Tim Higgins has a comprehensive Networld + Interop: Vegas 2003 Report and new product highlights. Among the bigger announcements was Wi-Fi Protected Access (WPA) support from Atheros, Intersil, Broadcom, Intel, Cisco, and Symbol. The final IEEE spec (802.11i), will be called WPA2 when it finally hits the market late this year/ early next.
WPA2 will keep WPA’s authentication and encryption key management features and add stronger AES-based encryption. Tim warns the upgrade path to WPA2 will be limited to products based on wireless chipsets with built-in encryption engines. Most likely, only 802.11b/g and a/b/g products will be WPA2 compatable for upgrades.
Increased speed for Wi-Fi chips was another major development.
Wi-Fi chipmaker Atheros announced jackpot performance at the Las Vegas, Networld+Interop Conference on Wednesday.
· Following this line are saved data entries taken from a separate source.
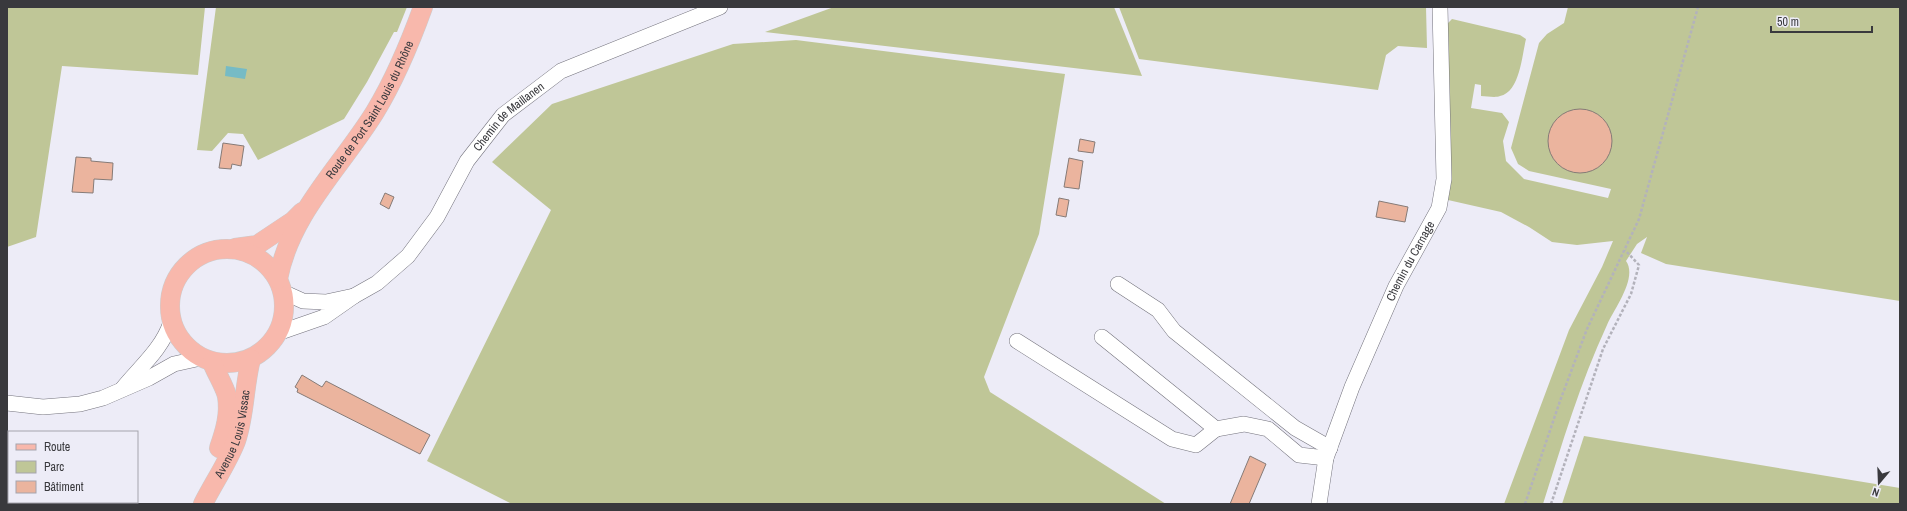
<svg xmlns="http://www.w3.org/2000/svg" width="1907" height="511" viewBox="0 0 1907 511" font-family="'Archivo Narrow',sans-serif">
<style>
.green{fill:#bfc697}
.water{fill:#76bbc5}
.building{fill:#ebb49e;stroke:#867b77}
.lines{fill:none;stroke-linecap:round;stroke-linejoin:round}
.minor-casing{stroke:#74737d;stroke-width:16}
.major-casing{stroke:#cccccd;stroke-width:20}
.path{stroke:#b3b2bb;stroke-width:2.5;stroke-dasharray:3 2;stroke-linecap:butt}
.minor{stroke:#fff;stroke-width:15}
.major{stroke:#f8b8ac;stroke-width:19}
.labels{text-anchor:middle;stroke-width:4;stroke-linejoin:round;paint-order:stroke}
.street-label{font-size:12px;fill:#39393d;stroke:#edecf7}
</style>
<rect width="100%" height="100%" fill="#edecf7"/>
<g class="green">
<polygon points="7,7 205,7 198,75 62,66 36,237 7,247"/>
<polygon points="216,7 407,7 397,32 394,32 367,82 344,119 258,160 243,134 228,133 212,151 197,150"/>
<polygon points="834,7 1114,7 1142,76 765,32"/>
<polygon points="1119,7 1426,7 1427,48 1398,46 1386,55 1378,90 1139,59"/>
<path d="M1568,7H1900V301L1666,264L1641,253L1647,237L1637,244L1626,261C1638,278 1614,309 1607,325C1580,383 1562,444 1543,504H1504L1569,330L1602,267L1613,241L1577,245L1552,242L1529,227L1501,212L1448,200L1447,24L1452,19L1520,35L1526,39C1522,55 1520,92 1500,96C1495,98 1487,96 1481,96V85L1475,84L1471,108L1502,113L1509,122L1503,141L1506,161L1524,179L1608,198L1611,189L1529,171L1518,164L1511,148L1539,43L1547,34L1564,23Z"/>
<polygon points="796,40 1065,74 1039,234 984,377 990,392 1166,504 512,504 427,461 551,210 492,162 552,104 733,44"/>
<polygon points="1584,436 1900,488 1900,504 1562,504"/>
</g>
<polygon class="water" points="226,66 247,69 245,79 225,76"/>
<g class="building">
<circle cx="1580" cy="141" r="32"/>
<polygon points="1080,139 1095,142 1093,153 1078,151"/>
<polygon points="223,143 244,146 241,166 232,164 231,169 219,168"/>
<polygon points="76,157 91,158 91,161 113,163 112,180 94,179 93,193 72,192"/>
<polygon points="1069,158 1083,161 1079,189 1064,187"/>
<polygon points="385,193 394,197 389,209 380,204"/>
<polygon points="1059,198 1069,200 1066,217 1056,215"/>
<polygon points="1379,201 1408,207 1405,222 1376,217"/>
<polygon points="302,375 322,387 326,381 430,435 420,454 297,392 298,389 295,387"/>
<polygon points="1250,456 1266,464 1249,504 1230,504"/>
</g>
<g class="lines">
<defs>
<g id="minor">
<polyline points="1118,284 1158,310 1174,331 1295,428 1330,448"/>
<path id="s1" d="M354,296L377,283L408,256L437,217L467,161L503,115L561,71L720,7"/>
<polyline points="278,333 324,317 354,296 326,302 303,301 283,292"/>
<polyline points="1102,337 1216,429 1244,424 1268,429 1299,455 1326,458"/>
<polyline points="1017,341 1172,439 1196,445 1216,429"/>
<path d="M123,388C141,366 162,349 171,322"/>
<polyline points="7,403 43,407 80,404 103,398 149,378 174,364 201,358"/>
<path id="s2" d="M1319,504L1326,458L1352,387L1396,286L1439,208L1444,179L1440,7"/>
</g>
<g id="major">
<polyline points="235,248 257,245 293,221 302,212"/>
<circle cx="227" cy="306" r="57"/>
<path id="s3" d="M278,279C290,214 341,167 375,112C395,79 410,43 423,7"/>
<path d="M212,362C216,373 224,385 227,396C230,414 225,431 219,448"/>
<path id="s4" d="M203,504C213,484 228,462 236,441C245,415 244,386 251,359"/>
</g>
</defs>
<use href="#minor" class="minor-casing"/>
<use href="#major" class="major-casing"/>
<g class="path">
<polyline points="1525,504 1560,401 1587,329 1639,219 1698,7"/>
<polyline points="1551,504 1603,349 1631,294 1639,265 1625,250"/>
</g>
<use href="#minor" class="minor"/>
<use href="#major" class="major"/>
</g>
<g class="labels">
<g class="street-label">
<text dy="4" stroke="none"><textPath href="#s3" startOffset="194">Route de Port Saint Louis du Rhône</textPath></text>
<text dy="4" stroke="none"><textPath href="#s1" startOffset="241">Chemin de Maillanen</textPath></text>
<text dy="4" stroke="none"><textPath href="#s2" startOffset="261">Chemin du Carnage</textPath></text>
<text dy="4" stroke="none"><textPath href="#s4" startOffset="77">Avenue Louis Vissac</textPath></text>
</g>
</g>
<rect width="1907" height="511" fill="none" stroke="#39393d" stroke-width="16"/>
<rect x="8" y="431" width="130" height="72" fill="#edecf7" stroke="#a5a4ad"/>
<rect x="16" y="444" width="20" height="6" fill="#f8b8ac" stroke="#a5a4ad"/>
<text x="44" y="451" font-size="12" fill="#39393d">Route</text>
<rect x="16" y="461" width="20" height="12" fill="#bfc697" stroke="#a5a4ad"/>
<text x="44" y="471" font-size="12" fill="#39393d">Parc</text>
<rect x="16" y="481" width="20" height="12" fill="#ebb49e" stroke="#a5a4ad"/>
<text x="44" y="491" font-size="12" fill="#39393d">Bâtiment</text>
<g transform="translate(1879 483) rotate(199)" stroke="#edecf7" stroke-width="3" paint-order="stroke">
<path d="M0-3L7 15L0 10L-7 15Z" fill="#39393d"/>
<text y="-6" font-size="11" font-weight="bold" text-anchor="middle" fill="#39393d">N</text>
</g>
<path d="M1771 26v6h101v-6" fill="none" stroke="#39393d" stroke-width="2"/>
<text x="1777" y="26" font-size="12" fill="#39393d" stroke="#edecf7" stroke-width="3" paint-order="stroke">50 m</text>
</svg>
Their new Super G and Super A/G chips are rated at 108Mbps, using real-time hardware data compression, standards-compliant bursting, and dynamic transmit and modulation optimizations.
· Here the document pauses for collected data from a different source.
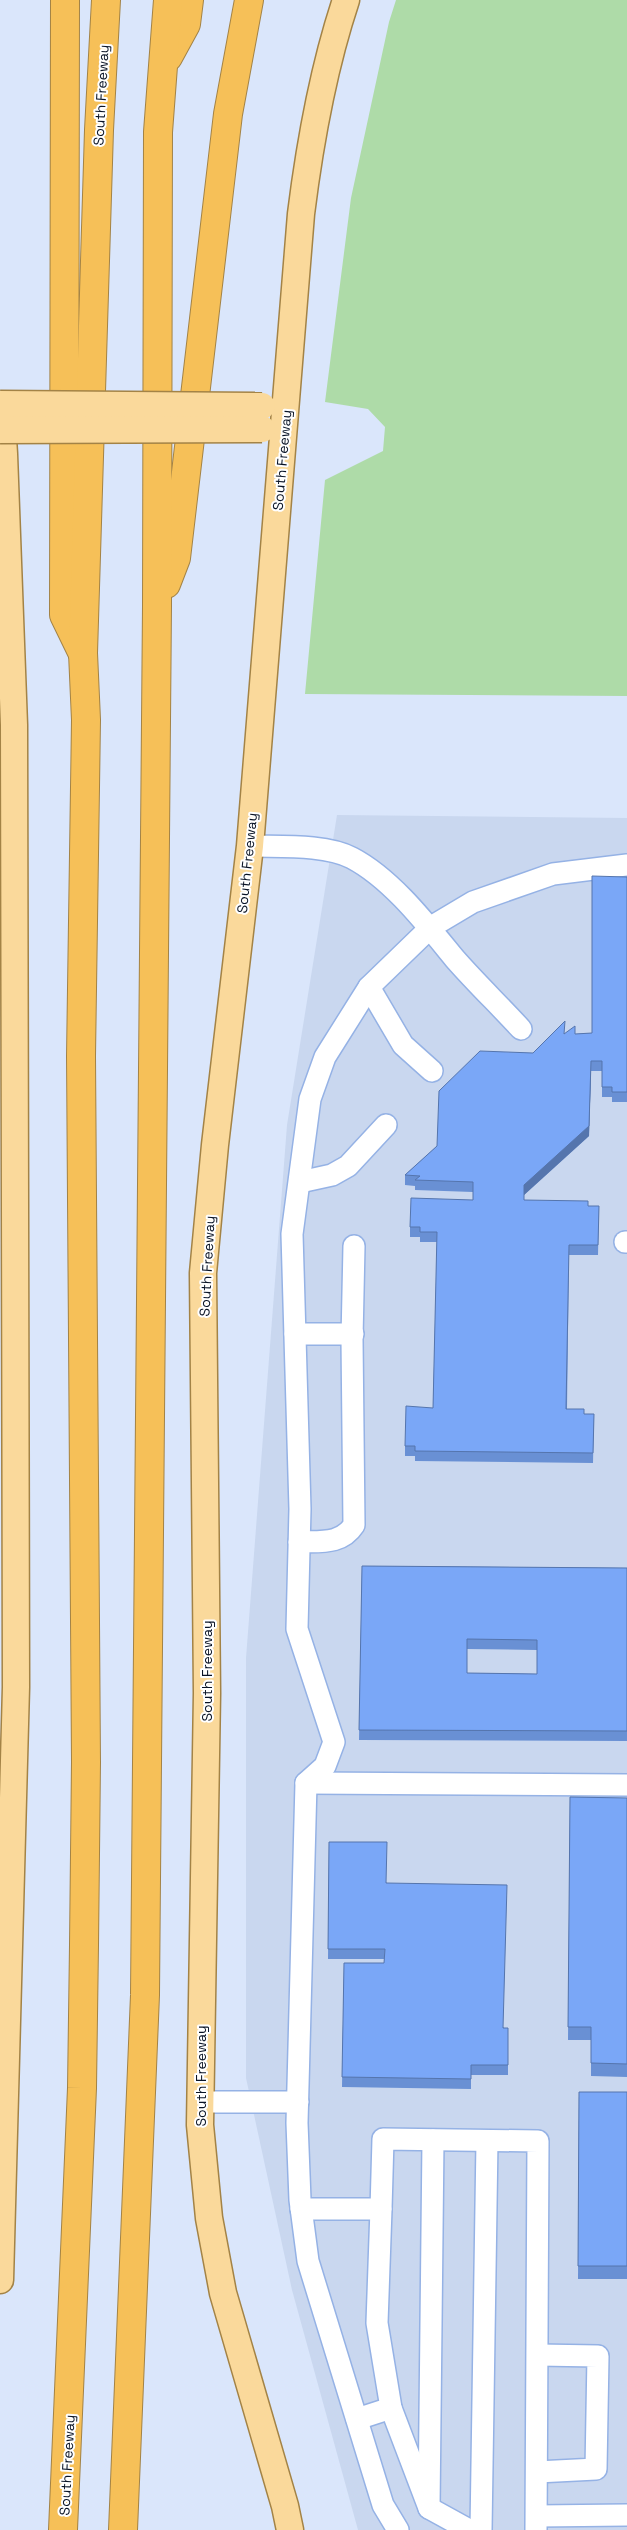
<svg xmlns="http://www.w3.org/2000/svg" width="627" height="2530" font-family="'Space Grotesk',sans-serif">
	<rect width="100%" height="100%" fill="#dae6fb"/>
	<polygon fill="#c9d7ef" points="337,815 627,818 627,2530 358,2530 292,2290 246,2078 246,1658 287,1125"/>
	<polygon fill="#aedba8" points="396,0 627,0 627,696 305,694 325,480 383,451 385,427 368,409 325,402 351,198 389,22"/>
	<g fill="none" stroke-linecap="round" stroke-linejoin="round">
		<defs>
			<g id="minor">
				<path d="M250 846C279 847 326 844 352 858 392 879 427 925 455 959 476 983 499 1005 521 1029"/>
				<polyline points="369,987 403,1045 432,1071"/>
				<polyline points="300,1182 332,1175 348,1166 386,1125"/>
				<polyline points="625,1242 627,1242"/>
				<polyline points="295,1334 353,1334"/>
				<path d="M299 1542C320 1541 341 1545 354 1525L352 1339 354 1246"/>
				<polyline points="306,1783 627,1785"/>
				<polyline points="200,2102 298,2102"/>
				<polyline points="301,2209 381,2209 383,2139 538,2141 536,2530"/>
				<polyline points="391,2408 429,2508 469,2530"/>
				<polyline points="357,2419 391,2408 377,2323 381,2209"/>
				<polyline points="537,2472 596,2469 598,2356 538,2355"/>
				<polyline points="429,2508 433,2140"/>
				<polyline points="537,2516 627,2515"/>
				<polyline points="398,2530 383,2505 308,2261 300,2200 297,2123 306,1783 325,1766 334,1742 297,1629 300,1509 292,1234 310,1099 325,1057 369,987 431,927 473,902 553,874 627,865"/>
				<polyline points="481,2530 487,2141"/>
			</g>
			<g id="major">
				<polyline points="0,2280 16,1687 14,725 4,454 1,406"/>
				<path d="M290 2530 285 2506 223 2293 209 2218 200 2125 207 1693 203 1273 215 1145 250 846 301 214C310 142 323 69 346 0"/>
			</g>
			<g id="highway">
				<polyline points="65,0 64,615 82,652"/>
				<polyline points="168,57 186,24 189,0"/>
				<polyline points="166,584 176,558 228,114 249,0"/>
				<polyline points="63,2530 82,2088 84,1945 86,1762 81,1056 86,720 83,653 99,130 106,0"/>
				<polyline points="123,2530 145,1995 157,606 158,132 168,0"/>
			</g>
		</defs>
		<use href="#minor" stroke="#95b2e5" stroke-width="24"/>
		<use href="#major" stroke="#a38346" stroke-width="29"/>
		<use href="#highway" stroke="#a38346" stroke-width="30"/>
		<use href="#minor" stroke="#fff" stroke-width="21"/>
		<use href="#major" stroke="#fad99b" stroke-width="26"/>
		<use href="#highway" stroke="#f6c058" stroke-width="28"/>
		<defs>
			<g id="major-bridge">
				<polyline points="0,404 262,406"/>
				<polyline points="0,430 262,429"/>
			</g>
		</defs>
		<use href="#major-bridge" stroke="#a38346" stroke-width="29" stroke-linecap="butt"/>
		<use href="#major-bridge" stroke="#fad99b" stroke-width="26"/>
	</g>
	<g fill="#6990d4" fill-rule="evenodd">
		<polygon points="627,877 627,1102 612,1102 612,1097 602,1097 602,1071 591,1071 589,1136 524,1195 524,1200 588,1206 599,1206 598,1255 569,1255 567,1409 584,1414 594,1414 593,1463 415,1461 415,1456 405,1456 405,1446 433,1408 437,1242 420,1242 420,1237 410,1237 410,1227 473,1200 473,1192 415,1190 415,1186 405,1185 405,1175 437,1146 533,1053 575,1034 592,1033"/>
		<path d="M362 1566 627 1568V1741L359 1740ZM467 1649 537 1650V1674L467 1673Z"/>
		<polygon points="570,1797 627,1798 627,2077 591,2076 591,2040 568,2040"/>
		<polygon points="329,1842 387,1883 504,2028 508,2028 508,2075 471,2075 471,2089 342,2087 344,1963 384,1963 384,1959 328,1959"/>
		<polygon points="579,2092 627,2092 627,2279 578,2279"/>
	</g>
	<polygon fill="#5575ad" points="591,1071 589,1136 524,1195 524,1185"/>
	<g fill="#7aa7f7" stroke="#5575ad" fill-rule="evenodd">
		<polygon points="592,876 627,877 627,1092 612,1092 612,1087 602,1087 602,1061 591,1061 589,1126 524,1185 524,1200 588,1201 588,1206 599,1206 598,1245 569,1245 566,1409 584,1409 584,1414 594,1414 593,1453 415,1451 415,1446 405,1446 406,1406 433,1408 437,1232 420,1232 420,1227 410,1227 411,1198 473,1200 473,1182 415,1180 420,1176 405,1175 437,1146 439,1091 480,1051 533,1053 565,1021 564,1034 575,1026 575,1034 592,1033"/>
		<path d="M362 1566 627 1568V1731L359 1730ZM467 1639 537 1640V1674L467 1673Z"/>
		<polygon points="570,1797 627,1798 627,2064 591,2063 591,2027 568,2027"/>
		<polygon points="329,1842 387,1842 386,1883 507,1885 503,2028 508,2028 508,2065 471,2065 471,2079 342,2077 344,1963 384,1963 385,1949 328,1949"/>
		<polygon points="579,2092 627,2092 627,2266 578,2266"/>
	</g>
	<g text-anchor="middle" stroke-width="4" stroke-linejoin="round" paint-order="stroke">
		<g font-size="14" fill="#091325" stroke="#fff">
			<text transform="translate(101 95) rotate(-87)" y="5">South Freeway</text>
			<text transform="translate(282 460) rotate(-85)" y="5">South Freeway</text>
			<text transform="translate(247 863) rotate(-84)" y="5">South Freeway</text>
			<text transform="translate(207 1266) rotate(-87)" y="5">South Freeway</text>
			<text transform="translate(207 1671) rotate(-90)" y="5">South Freeway</text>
			<text transform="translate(201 2076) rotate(-90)" y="5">South Freeway</text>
			<text transform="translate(67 2465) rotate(-87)" y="5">South Freeway</text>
		</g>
	</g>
</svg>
Atheros claims to deliver 90 Mbps TCP/IP throughput in 802.11a/g and 802.11g Wireless LANs using its chips while maintaining backward compatibility. How do they do it? 802.11 Planet has the story.
The new 108Mbps data rate design upgrades the original Atheros Turbo Mode and is based on applying innovations from the 802.11g draft standard to enable the higher speeds while maintaining backwards compatibility. It enables data rates up to 108Mbps for 802.11g and 802.11a with full backward compatibility and interoperability with conventional 802.11a, 802.11b or 802.11g (Draft 8.1) products.
It allows the same access point, gateway or client card to simultaneously support 108Mbps 802.11a/g, 54Mbps 802.11a/g, and 11Mbps 802.11b communications. Super G and Super A/G make Wi-Fi easier by allowing users to use networks from 11 Mbps to 108 Mbps without configuring their equipment for a particular type of wireless technology.
Real-time Data Compression is part of the deal.
An Adaptive Hardware Compression Engine is embedded in all current Atheros chipsets. The hardware analyzes network traffic and compresses it in real time using the reliable, standards-based algorithms employed by popular data compression software. With mixed network traffic, the Hardware Compression Engine provides 10 to 30 percent additional throughput.
Standards-Compliant Bursting Capability gives it a boost.
The Atheros “Super” chips enable a standards-compliant bursting capability. It adjusts data frame, acknowledgement and response parameters according to the number of users, level of wireless activity, and other network conditions.
Dynamic Transmit and Modulation Optimizations burn a hole.
Based on measurements of the RF environment, the designs dynamically optimize transmit timings and adjust modulation parameters to improve 802.11a/g communications. Atheros says it increases the multipath resistance while enabling the use of higher modulation and coding rates – and effective throughput.
Atheros claims the Super G and Super A/G designs deliver over 90Mbps TCP/IP throughput for network traffic consisting of compressible data. With less compressible traffic, throughput may be reduced to 70Mbps. Products featuring Super G and Super A/G capabilities operate transparently to the end user and are compatible with all Wi-Fi CERTIFIED products.
The Atheros AR5001G (802.11b/g) chipset and the AR5001X+ (802.11a/b/g) chipset are in volume production and available in products today from OEMs. Atheros-based products are Wi-Fi CERTIFIED, and support the latest 802.11g Draft (8.1 standards). The new Super G and Super A/G performance enhancements are activated through driver upgrades available to Atheros customers this quarter.
Atheros chipsets are used by Proxim’s ORiNOCO Gold and Silver ComboCards, SYMBOL multimode access points, Netgear, D-Link and others.
Atheros competitor Intersil, also announced a software upgrade called Nitro for its own single mode PRISM GT and the dual-mode 802.11a/g PRISM Duette. It uses a burst mode to push speeds to 30Mbps in real-world use.